_Required tasks_:
a) In the news item about the Nairobi corruption report, how many pages long is the report released by the U.N. Office of Internal Oversight Services?
b) Reproduce the part of the news item about the Nairobi corruption report starting at "GENEVA, Jan. 25" and ending at "in third countries.".
c) Carry on writing the news item about the Nairobi corruption report from the point where it stops.

_Supplied passage_:
==========

Lubbers accepts corruption report, says measures in place to prevent further abuses

High Commissioner Ruud Lubbers accepts the conclusions of highly critical report of the refugee agency's resettlement process in its Nairobi office, and says a number of remedial measures have already been taken to prevent any further abuses.
25 January 2002
Dadaab camp in Kenya, cited in the report by the U.N. Office of Internal Oversight Services.

Dadaab camp in Kenya, cited in the report by the U.N. Office of Internal Oversight Services.

GENEVA, Jan. 25 (UNHCR) - High Commissioner Ruud Lubbers Friday accepted the highly critical findings of an independent investigation into the agency's refugee resettlement process in its Nairobi office, and said measures had already been taken to safeguard against future abuses.

Lubbers issued a statement in response to a 22-page report released simultaneously in Geneva and New York by the U.N. Office of Internal Oversight Services (OIOS) which describes how a "criminal enterprise" infiltrated the refugee status determination and resettlement process in Nairobi in the late 1990s, forcing payment from refugees seeking permanent resettlement in third countries.

==========

_Given records_:

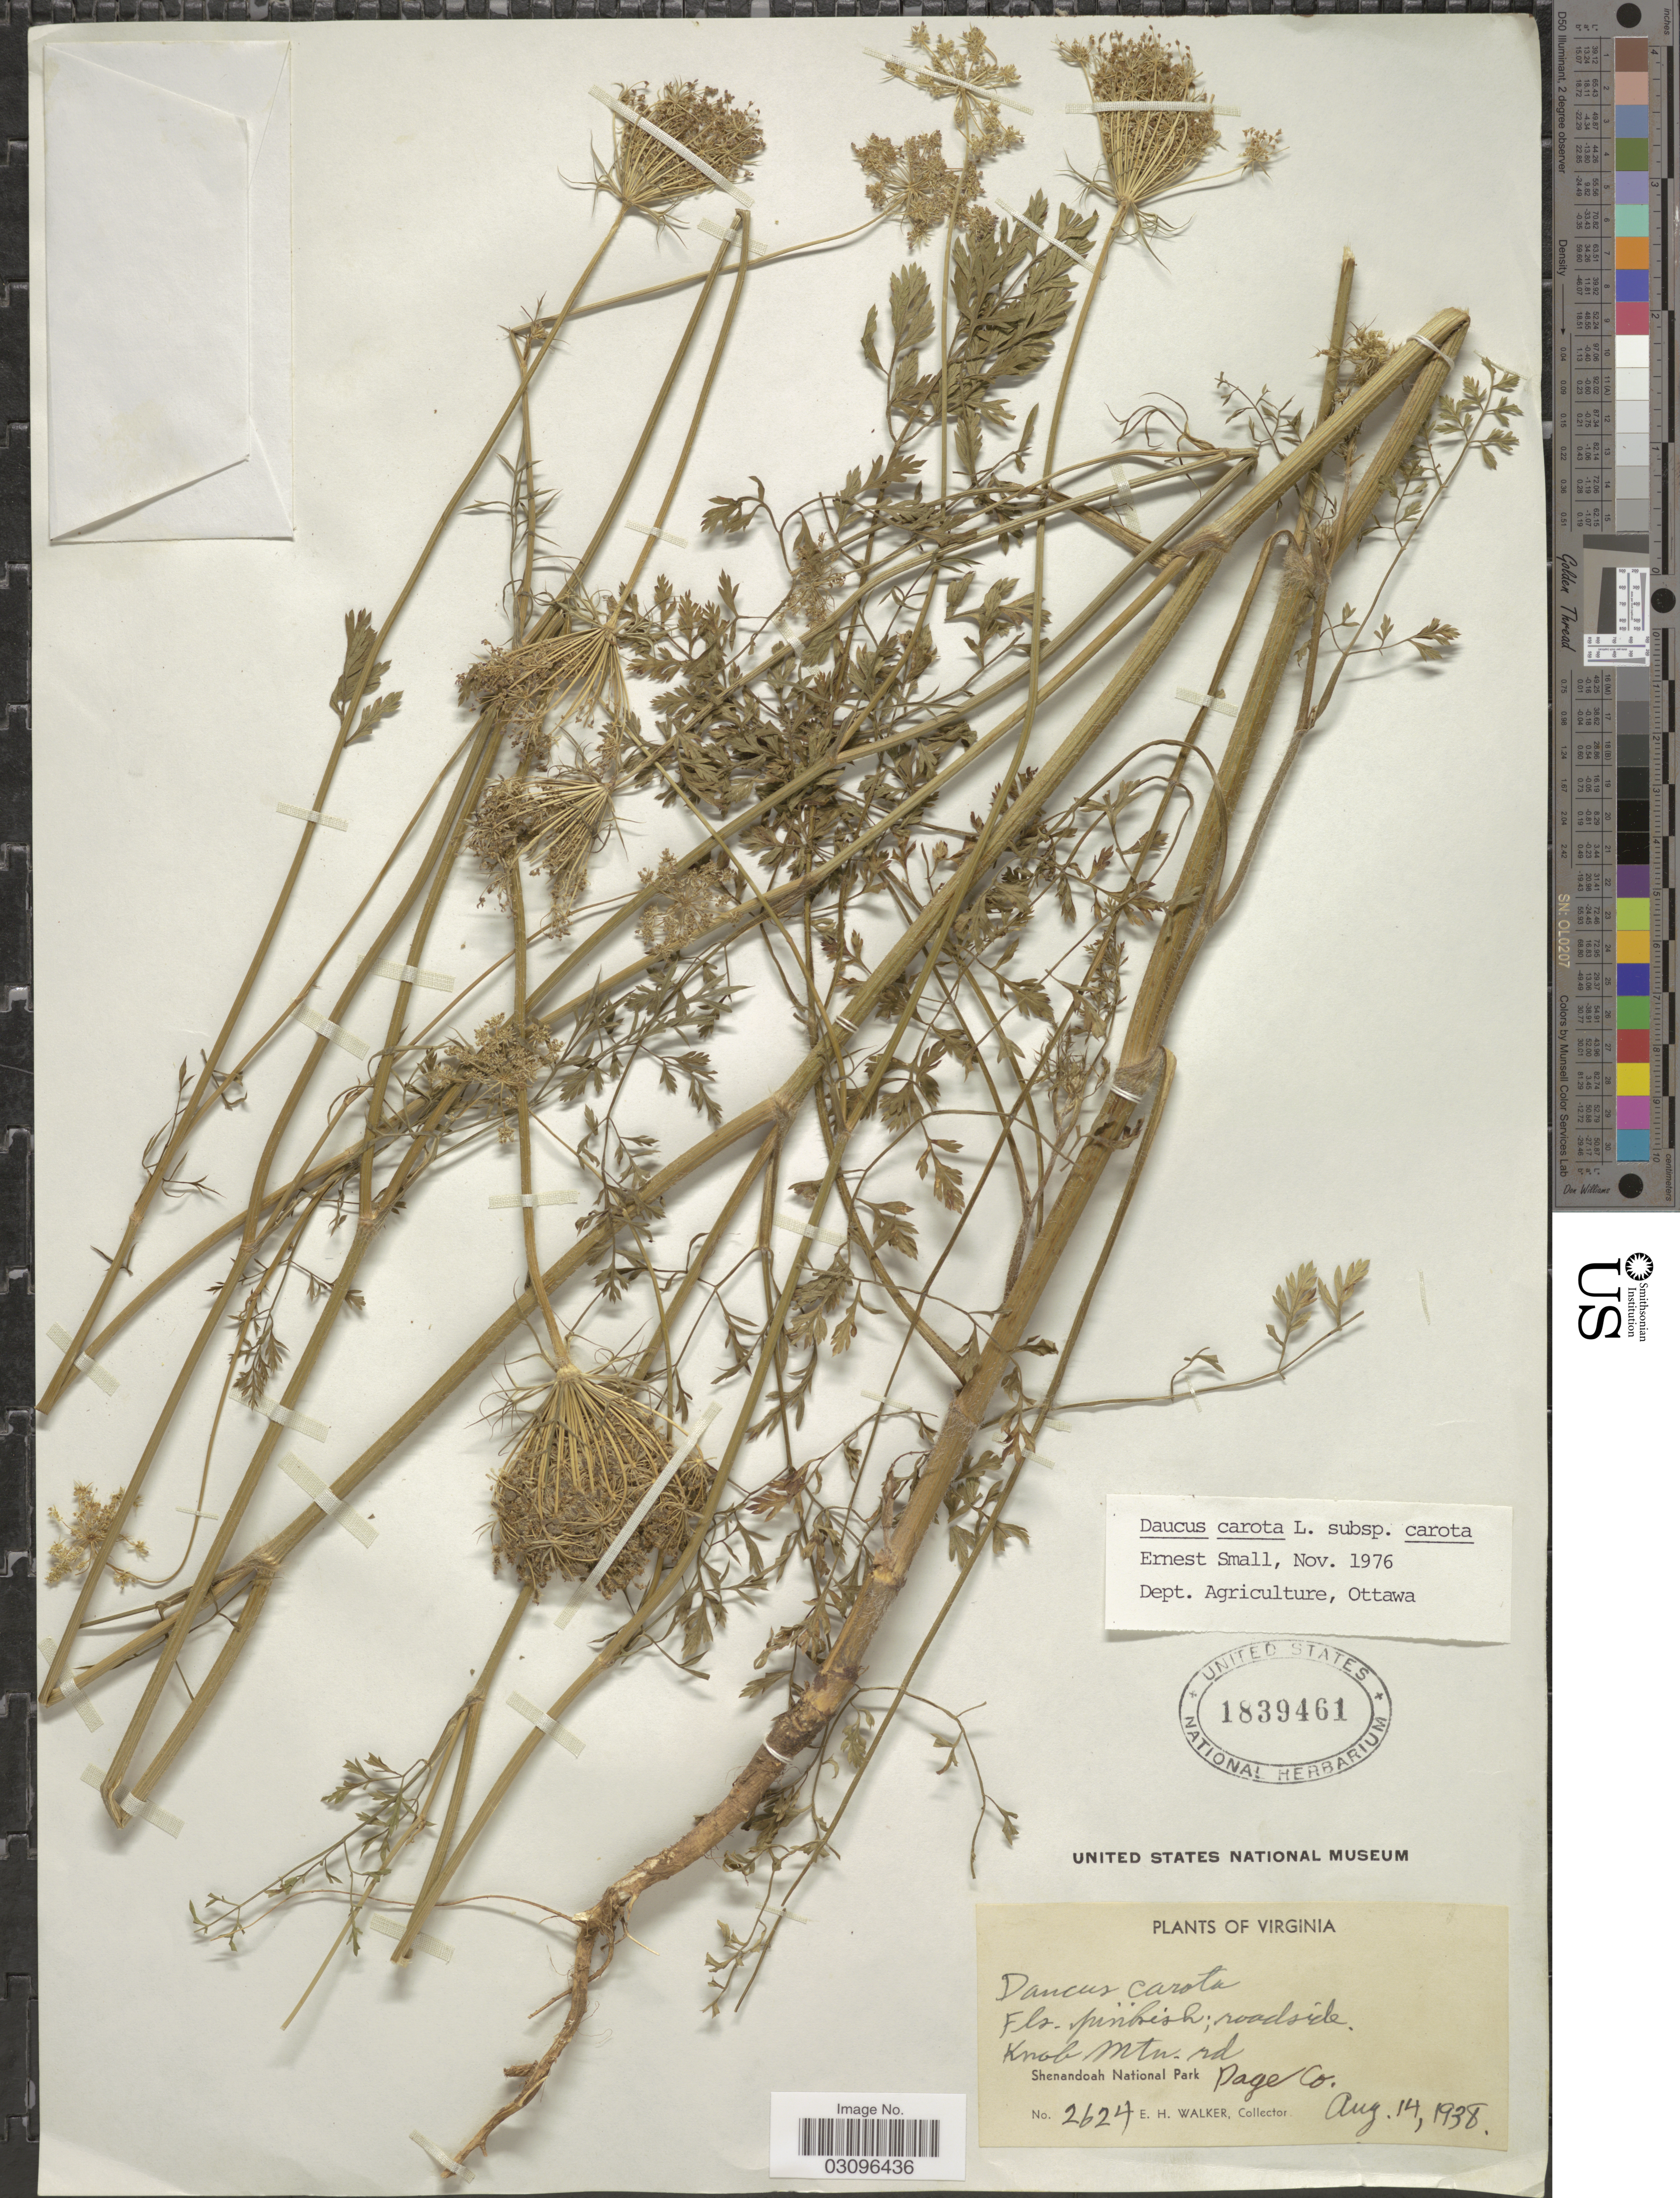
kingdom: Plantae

==========

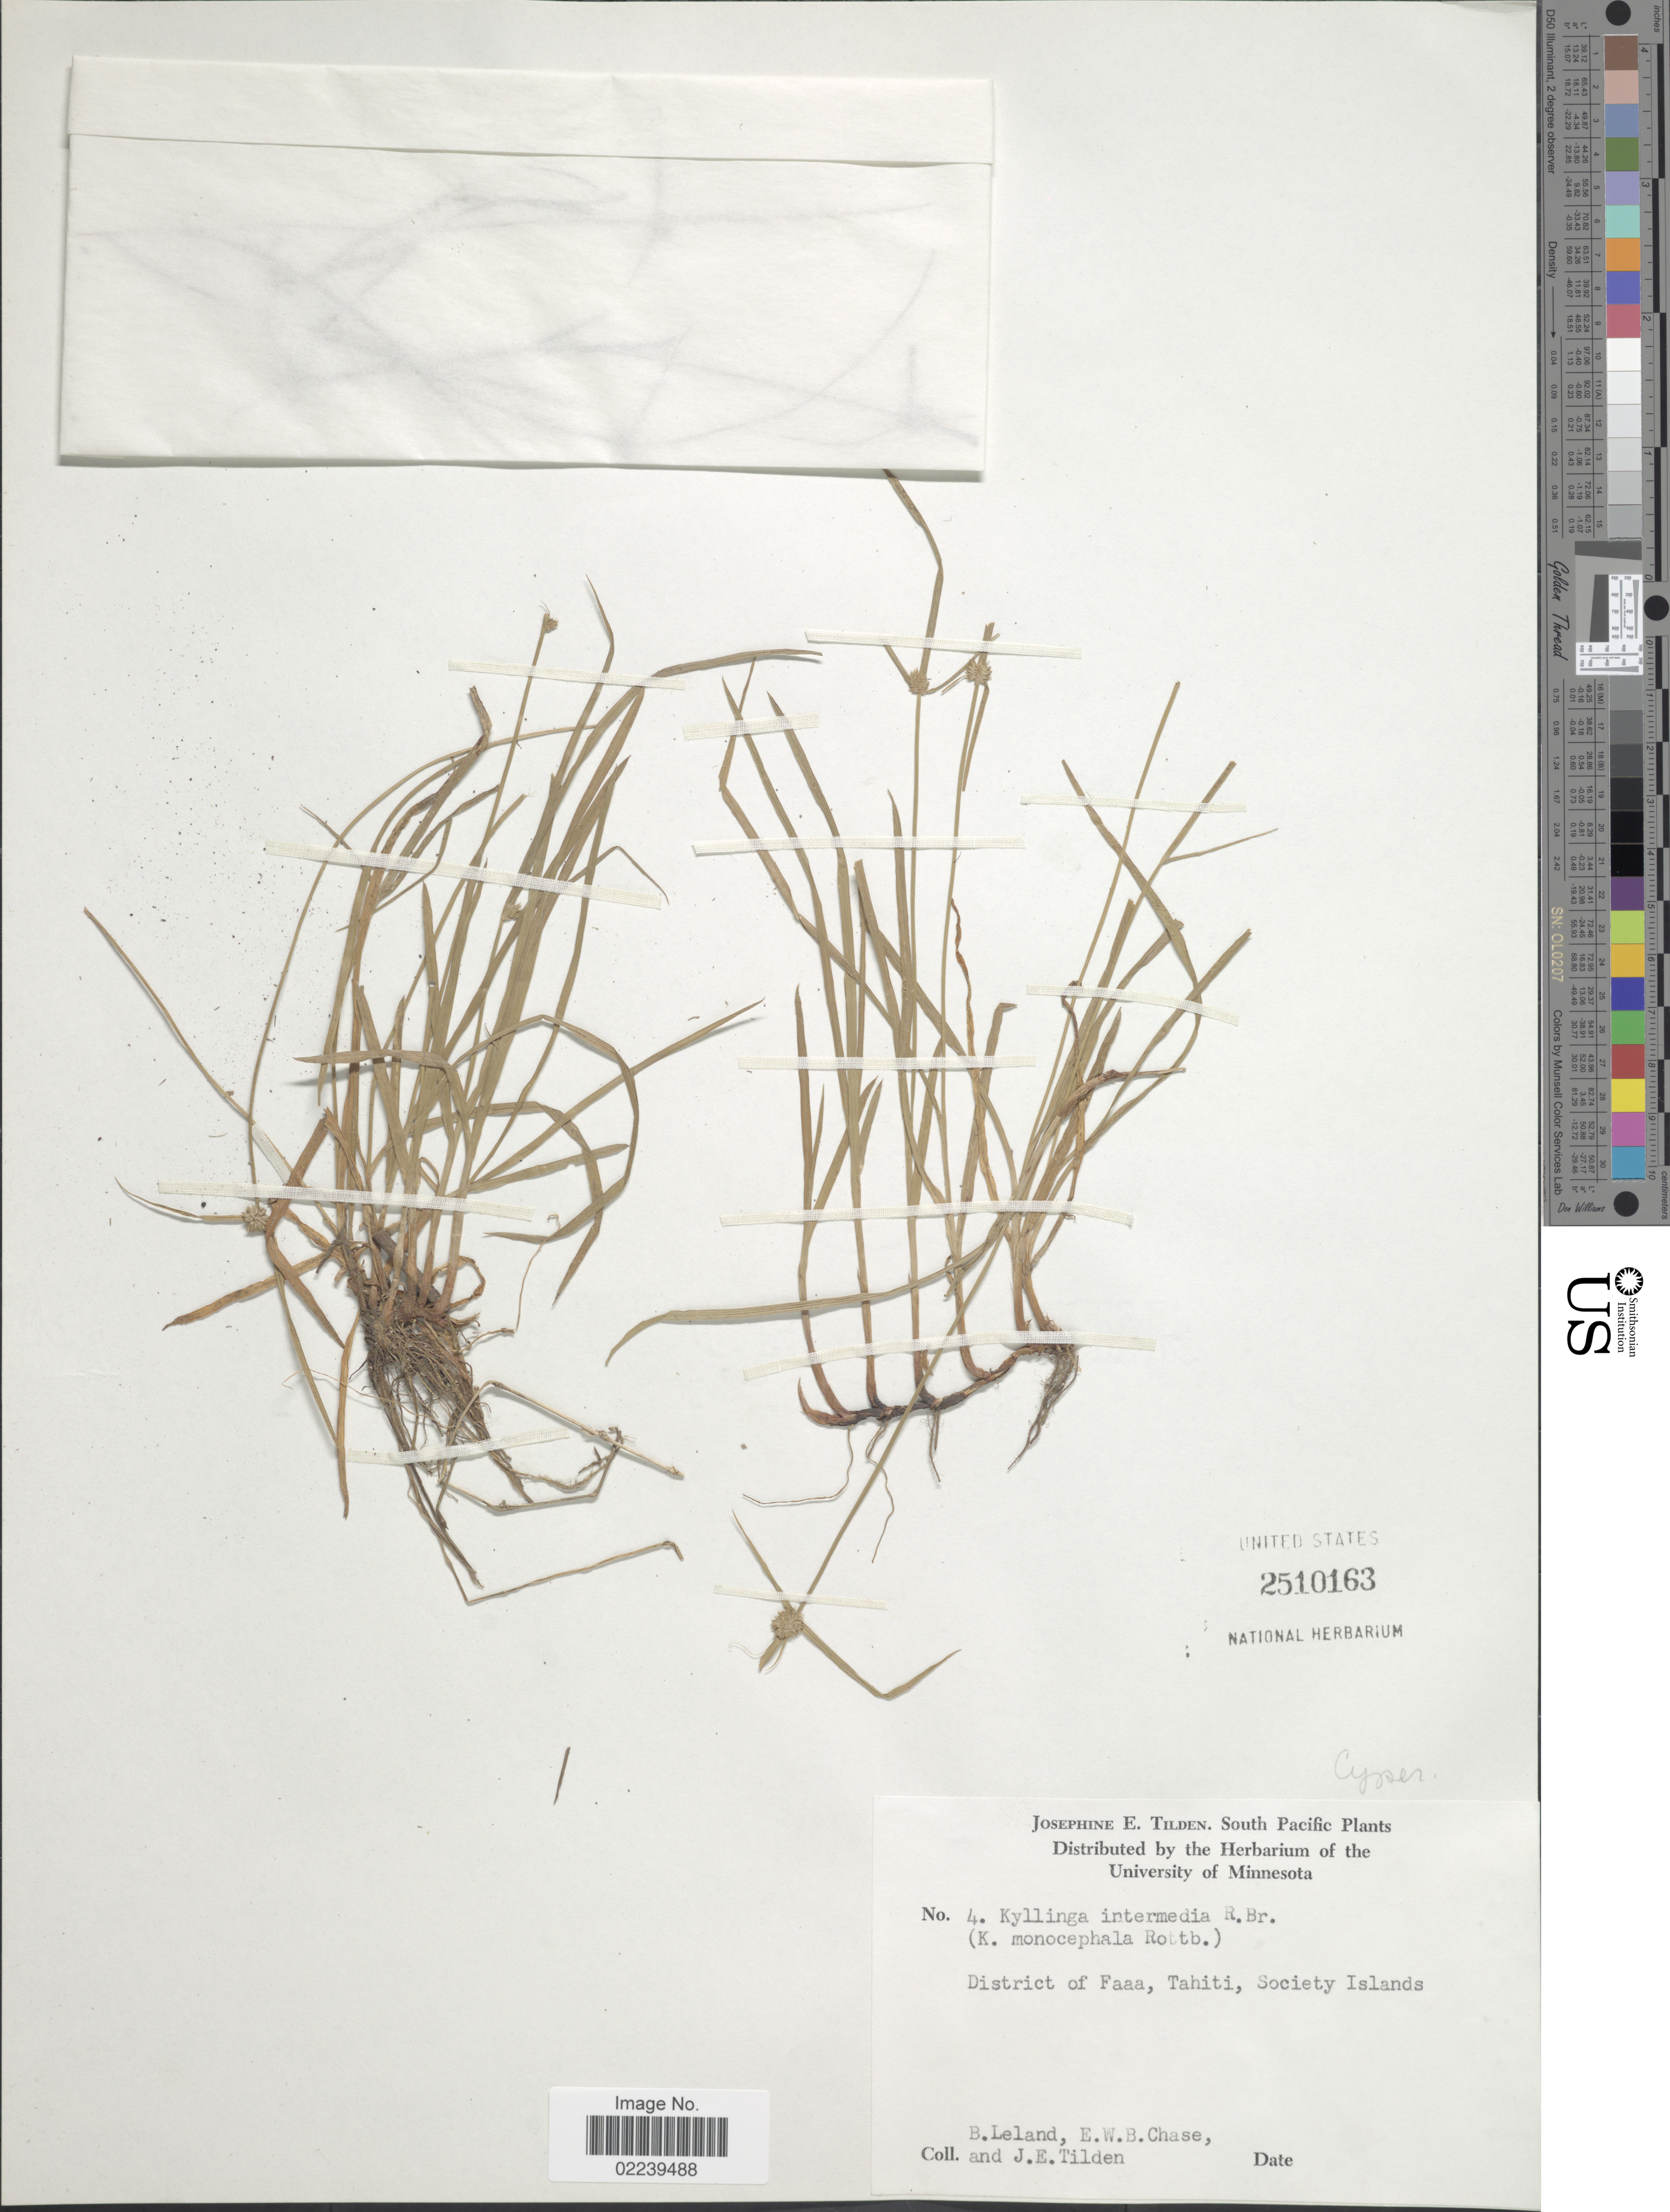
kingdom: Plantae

==========

_Answers provided_:
a) 22 pages

b)
GENEVA, Jan. 25 (UNHCR) - High Commissioner Ruud Lubbers Friday accepted the highly critical findings of an independent investigation into the agency's refugee resettlement process in its Nairobi office, and said measures had already been taken to safeguard against future abuses.

Lubbers issued a statement in response to a 22-page report released simultaneously in Geneva and New York by the U.N. Office of Internal Oversight Services (OIOS) which describes how a "criminal enterprise" infiltrated the refugee status determination and resettlement process in Nairobi in the late 1990s, forcing payment from refugees seeking permanent resettlement in third countries.

c)
The investigation, carried out at the request of the refugee agency, found that up to 70 people, including three UNHCR local employees, were involved in a complex scheme to extort money from the refugees for various services at the Nairobi office. Resettlement could cost between $3,000 and $5,000. UNHCR itself does not charge fees for resettlement programmes.

Nine people, including the three UNHCR employees, were charged with conspiracy and other crimes and could face more than 10 years in jail. The refugee agency employees have been suspended without pay, and the agency said it reserved the right to take further action against them pending the results of the trial.

The High Commissioner said he and UNHCR's worldwide staff "are both ashamed and outraged by the despicable actions described in this report." He said there was "no excuse, no defence, for such contemptible behaviour," adding that those who "prey on poor and desperate refugees must be punished to the full extent of the law."

Lubbers, who became High Commissioner in January 2001, said the report confirmed suspicions by the agency when it first sought the independent investigation in late 2000. "We in UNHCR must accept institutional responsibility for allowing an environment in which these activities could take place," he added.

That environment eventually included direct threats to UNHCR staff who tried to help with the investigation. During the probe, five UNHCR staff members - including the then-country representative - had to be evacuated after receiving such threats.

Criminal infiltration

"It shows that in an era of mass migration, global organised crime, human trafficking and smuggling, we are not immune to criminal infiltration," the High Commissioner said. "But I am particularly disturbed by the apparent management lapses at various levels of UNHCR which allowed an environment in which corruption could take root in Nairobi."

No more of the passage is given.